Kisah Perwira Angkatan Udara Didakwa Sembunyikan Tokoh PKI Njoto: Kepentingan Partai Lebih Utama
Peristiwa | 20 September 2024, 05:00 WIBJAKARTA, KOMPAS.TV - Pasca-peristiwa Gerakan 30 September 1965, Mahkamah Militer Luar Biasa (Mahmilub) menyeret sejumlah perwira Angkatan Bersenjata Republik Indonesia (ABRI) ke meja hijau.
Salah satunya mantan Komandan Radar 210 WPD 200 Kahanud Lanuma Halim Perdanakusumah, Mayor Ir Imam Subagjo.
Dikutip dari pemberitaan Harian Kompas pada 2 Februari 1970, Oditur Militer Major (U) Djohan Sjahbudin SH menuntut Imam dengan hukuman 20 tahun penjara.
"Requisitoir yang dibacakan pada hari Sabtu pagi yang lalu itu selanjutnya menuntut pencabutan segala haknya untuk menjadi anggota ABRI. Sebuah FN dan dua senjata lainnya beserta peluru-pelurunyaa telah disita dan dikembalikan pada AURI. Sedang biaya perkara dibebankan pada negara," begitu Kompas memberitakan dakwaan Mahmilub.

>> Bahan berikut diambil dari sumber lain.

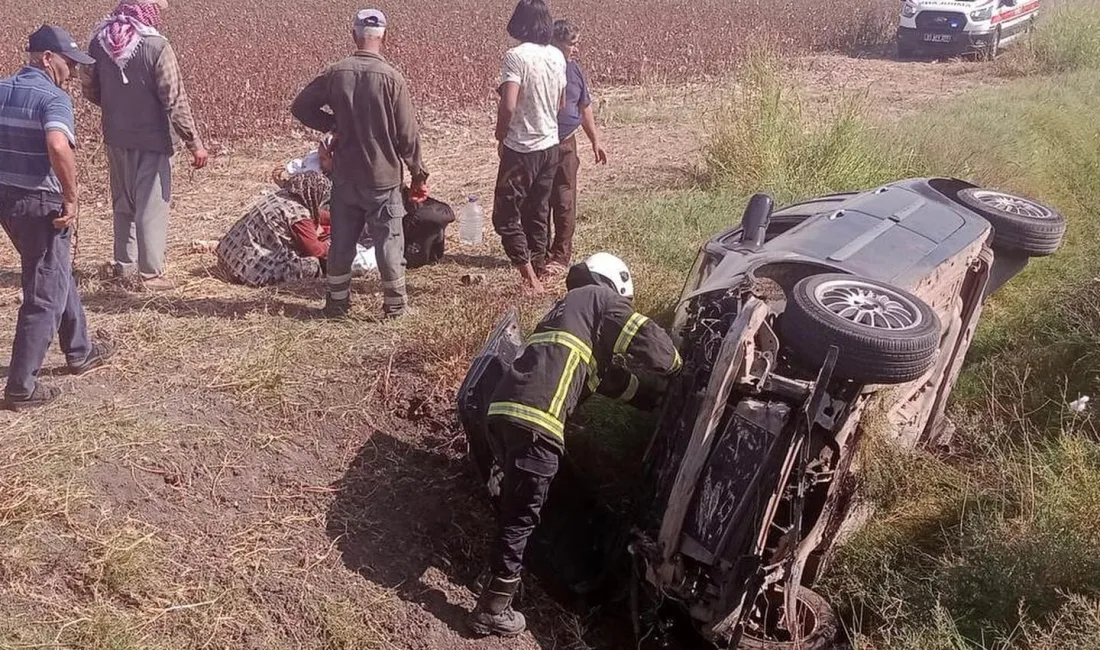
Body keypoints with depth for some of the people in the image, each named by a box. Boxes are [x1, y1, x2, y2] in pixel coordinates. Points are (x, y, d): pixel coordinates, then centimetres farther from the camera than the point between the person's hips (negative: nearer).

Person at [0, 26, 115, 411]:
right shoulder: (53, 98, -17)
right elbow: (58, 145, -36)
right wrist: (72, 197, -25)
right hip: (41, 204, -9)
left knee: (58, 275, 26)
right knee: (44, 295, 2)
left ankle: (80, 353, 41)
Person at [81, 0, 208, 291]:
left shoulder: (99, 42, -1)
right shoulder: (157, 47, -19)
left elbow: (89, 89, 9)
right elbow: (175, 101, -18)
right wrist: (194, 142, -12)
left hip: (116, 137, 6)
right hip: (152, 139, -6)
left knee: (123, 203, 19)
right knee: (151, 205, 2)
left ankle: (124, 265, 28)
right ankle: (150, 273, 7)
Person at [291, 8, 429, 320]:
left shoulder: (335, 73, -4)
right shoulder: (391, 77, -13)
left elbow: (300, 107, 2)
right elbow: (408, 134, -10)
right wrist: (418, 172, 3)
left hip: (344, 175, 3)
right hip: (383, 177, -3)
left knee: (341, 242, 14)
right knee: (389, 242, 7)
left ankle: (337, 303, 25)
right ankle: (395, 305, 16)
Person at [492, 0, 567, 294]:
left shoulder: (516, 56, -16)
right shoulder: (557, 56, 4)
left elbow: (508, 106, -22)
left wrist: (500, 136, -6)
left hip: (521, 148, -7)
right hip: (550, 145, 7)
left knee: (506, 216, 2)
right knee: (538, 213, 17)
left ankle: (530, 278, -6)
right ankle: (539, 271, 23)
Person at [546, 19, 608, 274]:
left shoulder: (575, 71, 4)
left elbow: (585, 108, 16)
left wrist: (595, 140, 15)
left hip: (565, 145, 2)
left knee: (564, 203, 3)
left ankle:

Baca Juga: Rangkuman Sejarah G30S/PKI yang Diperingati Tiap 30 September, Tujuan dan Nama Jenderal yang Tewas
Disebutkan pula, terdakwa selaku perwira menengah ABRI sekitar bulan September sampai Desember 1965, berada di rumahnya atau setidaknya di wilayah hukum.
Mahkamah Militer Tinggi Kowilu V menuduh Imam melakukan perbuatan dengan maksud menggulingkan, merusak atau merongrong kekuasaan Negara Republik Indonesia yang sah atau dengan maksud menggulingkan.
Terdakwa Imam Subagjo juga disebut melakukan kegiatan yang menunjukkan simpati kepada musuh-musuh negara dengan cara menyembunyikan tokoh PKI, Njoto, dari kejaran alat negara. Termasuk aktif mengadakan diskusi-diskusi dengan maksud mengembalikan PKI.
Keberadaan Njoto di rumah terdakwa disebut atas persetujuan terdakwa dan untuk mencetak brosur-brosur gelap.
"Disembunyikannya Njoto bukan karena perintah dinas juga bukan karena paksaan, tetapi dilakukan dalam rangka tugasnya sebagai mata rantai gelap PKI dalam tubuh AURI," bunyi dakwaan yang dibacakan.